A tre giorni dall’inizio del più devastante bombardamento aereo del conflitto, l’Ucraina non sembra affatto più vicina alla resa. I missili hanno lasciato milioni di persone senza luce e acqua calda. La Russia ha attaccato con l’evidente obiettivo di infliggere la maggiore sofferenza possibile ai civili, nella speranza che questi spingessero il loro governo a cercare un accordo di pace. Ma la strategia non ha funzionato. Gli ucraini hanno dato prova di una capacità di resistenza superiore a quanto immaginato dai russi e, sotto le bombe, si sono stretti ancora di più al loro presidente invece che cercare di rovesciarlo.
Il sogno di Douhet
Per chi conosce la storia, né la strategia di Vladimir Putin né la reazione degli ucraini sono una novità. È almeno dall’inizio dell’età industriale che gli eserciti sognano di distruggere i loro nemici senza doversi impegnare in una battaglia corpo a corpo, un desiderio naturale considerato che i soldati sono esseri umani, avversi al rischio esattamente come tutti gli altri.

* [Materiale di partenza]:
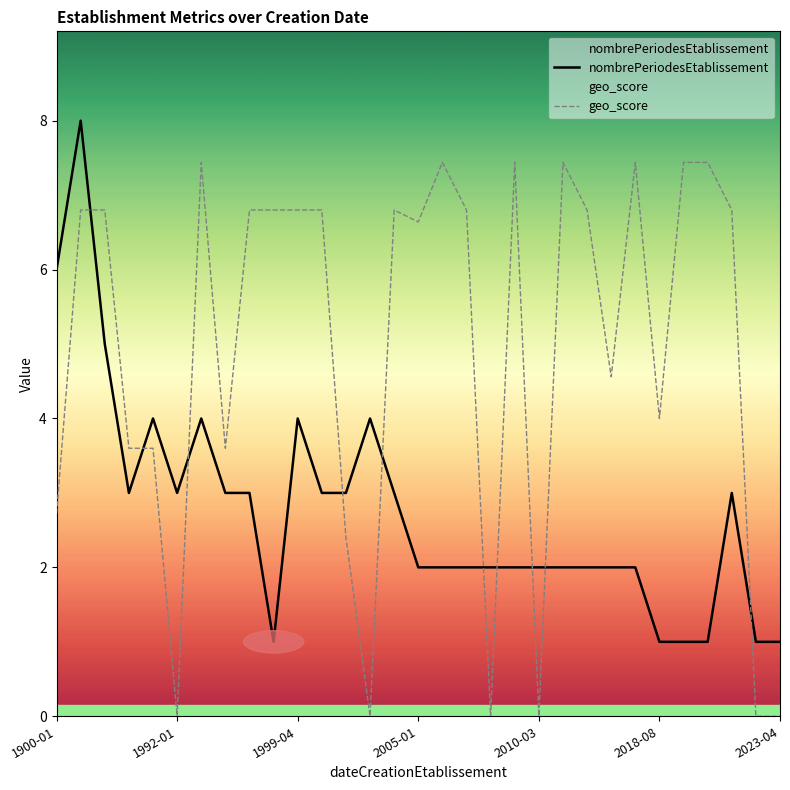

What is the total value across all series at 2018-08?

5.0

* [Esercizi]:
a: Spiega in una-tre frasi perché, secondo il brano sul bombardamento dell'Ucraina, gli eserciti sognano di distruggere i nemici senza impegnarsi in una battaglia corpo a corpo.
b: Secondo il brano sul bombardamento dell'Ucraina, quante persone sono rimaste senza luce e acqua calda a causa dei missili?
c: Prosegui il brano sul bombardamento dell'Ucraina dopo l'ultima frase riportata.

* [Soluzioni]:
a: Secondo il brano, i soldati sono esseri umani e sono avversi al rischio come tutti gli altri. Per questo il desiderio di evitare la battaglia corpo a corpo è naturale.

b: Milioni di persone.

c:
Nel 1864 il generale unionista William Tecumseh Sherman, reduce dall’incendio di Atlanta e dalla sua “marcia verso il mare” che aveva lasciato una scia di distruzione nei territori confederati, scriveva: «Non stiamo combattendo solo un esercito ostile, ma un popolo ostile e dobbiamo far sentire le dure conseguenze della guerra ai giovani e ai vecchi, ai ricchi quanto ai poveri».
Ai tempi dei cavalli e dei cannoni, colpire i civili evitando a propria volta di essere colpiti poteva riuscire solo nelle vaste pianure del Nuovo mondo. Per fare lo stesso nell’angusta Europa, serviva qualcosa che permettesse di superare di slancio montagne, fiumi, trincee e filo spinato. Una volta inventato l’aeroplano, quindi, era solo questione di tempo perché a qualcuno venisse l’idea di usarlo per bombardare i civili.
Il primo a pensarci fu un italiano, il generale Giulio Douhet, un bersagliere casertano di famiglia piemontese, autore, nel 1921, di uno dei più influenti trattati militari del secolo scorso. Il dominio dell’aria è un libro che Douhet scrisse dieci anni dopo la sua esperienza durante la guerra di Libia, dove era stato inviato a osservare l’utilizzo degli aerei contro i turchi (un altro primato che spetta agli italiani: il tenente Giulio Gavotti fu il primo essere umano a lanciare una bomba da un aereo).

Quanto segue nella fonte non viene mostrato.